As far as letters from students went, it was the most moving one Joshua Wolfe had ever read. He had found it on his desk. He knew he had to do something with it.
The drama teacher from Dilbert Memorial High School stood before the five-member Rocky County School Board as they were reading the letter he had just distributed.
To Whom It May Concern,
I believe our School District needs to offer firearms classes.
If a 9mm handgun shoots its bullet at 1,350 feet per second, then any step I begin to take in my school has the potential to be finished in Heaven, if the shooter is a good shot.
Now, don’t get me wrong, starting a step here on a waxed school hallway, and finishing it on streets of gold would be cool, especially if I was on my way to Geometry. But, and this is my point, if the shooter wasn’t a good shot, I could just be wounded and never get to finish that step if the bullet paralyzed me. That would not be cool. You see, I fear never being able to finish that step.
So, if our school is not going to make it more difficult for my fellow students to carry guns, then I’m in favor of offering a firing range class, so potential ‘wackos’, who might want to shoot me, would have the chance to do so more accurately. This would allow us students to at least be able to finish our last steps.
Now, if you are thinking this writer is weird, you’d better stop and think again, because maybe, just maybe, this letter is a creative way to say, “There are guns in our school. Get them out!”
A Ninth Grader who would like to finish his steps.
One-by-one the school board members finished reading. They exchanged quick glances, rolled their eyes and drummed their fingers.
The school board chairman, Mr. Marlin, was the first to respond.
“Okay, Mr. Wolfe, you got us to read a letter by an anonymous student, making unsubstantiated claims about something that has never happened here. Also, this writer did manage to get religion mentioned in a place where it shouldn’t. So, what is your point?”
The teacher stood speechless and dumbfounded. He tried to say two or three things, but nothing would come out of his mouth.
Another school board member decided to speak.
“Mr. Wolfe, aren’t you also the teacher-advisor for the Prayer Breakfast Club at the High School?”
The teacher nodded yes.
“Doesn’t this request fly in the face of your religious political stance? Aren’t you right-wingers supposed to be fighting for gun rights?”
The teacher took a big breath, but couldn‘t utter a word. He just slowly exhaled.

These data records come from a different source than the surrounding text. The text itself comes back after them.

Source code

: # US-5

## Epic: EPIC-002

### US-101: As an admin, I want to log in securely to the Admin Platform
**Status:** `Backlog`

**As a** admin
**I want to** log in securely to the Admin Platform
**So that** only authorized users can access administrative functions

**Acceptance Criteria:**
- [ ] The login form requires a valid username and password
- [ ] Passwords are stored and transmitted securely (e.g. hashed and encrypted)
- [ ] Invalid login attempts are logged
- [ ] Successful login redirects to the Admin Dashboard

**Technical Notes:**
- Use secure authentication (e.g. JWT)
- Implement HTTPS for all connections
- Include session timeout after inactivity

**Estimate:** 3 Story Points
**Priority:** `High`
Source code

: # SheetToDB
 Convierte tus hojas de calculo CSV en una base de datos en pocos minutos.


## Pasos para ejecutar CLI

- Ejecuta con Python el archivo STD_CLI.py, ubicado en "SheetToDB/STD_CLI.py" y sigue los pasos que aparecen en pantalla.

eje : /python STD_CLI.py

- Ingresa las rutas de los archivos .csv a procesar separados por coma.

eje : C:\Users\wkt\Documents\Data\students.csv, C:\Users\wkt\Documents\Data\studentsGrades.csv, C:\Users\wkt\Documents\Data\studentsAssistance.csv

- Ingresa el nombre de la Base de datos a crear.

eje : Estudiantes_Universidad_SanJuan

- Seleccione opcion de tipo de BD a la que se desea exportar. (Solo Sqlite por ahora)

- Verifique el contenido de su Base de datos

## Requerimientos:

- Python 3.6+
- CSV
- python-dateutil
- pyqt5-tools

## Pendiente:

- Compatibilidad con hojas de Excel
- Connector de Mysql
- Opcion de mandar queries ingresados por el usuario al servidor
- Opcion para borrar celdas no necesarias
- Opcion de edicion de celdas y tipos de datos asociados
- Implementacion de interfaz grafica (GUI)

Yet another school board member added her two cents.
“And, I don’t get this part about how getting killed is better than being paralyzed. Alive is alive in my book.”
Finally the teacher could speak.
“So, I guess the firing range is out of the question then?”
“Without a doubt,” the chairman responded.
“That about does it then,” the teacher managed to say. “I would like to point out our high school sits on about a quarter mile of property along Main Street.”
“Meaning,” the chairman added with a sigh?
“Meaning, a quarter mile is about 440 yards, which is pretty close to 1,350 feet. This just so happens to be how far a 9mm bullet will travel in one second. Meaning, one bullet can travel from one boarder of our school complex to the other in the time in takes to make half-a-step.”
The teacher started to smile as an idea came to him.
“I just want to say, I am going to start writing a play called, “Finishing our Steps”. It’s going to be about students fighting to make their schools safer. I just don’t know if I will be able to find any drama students who would want to play the parts of the school board members. And, oh yes, our little Breakfast Prayer Club has 150 students. And by the time the news media behind me finishes writing and airing their stories on tonight’s meeting, I bet we double in size. That’ll be good news, because we’ll have more students praying for you, or the school board members who replace you. Good night and God bless. I have to go now; Channel 7 wants to interview me outside.”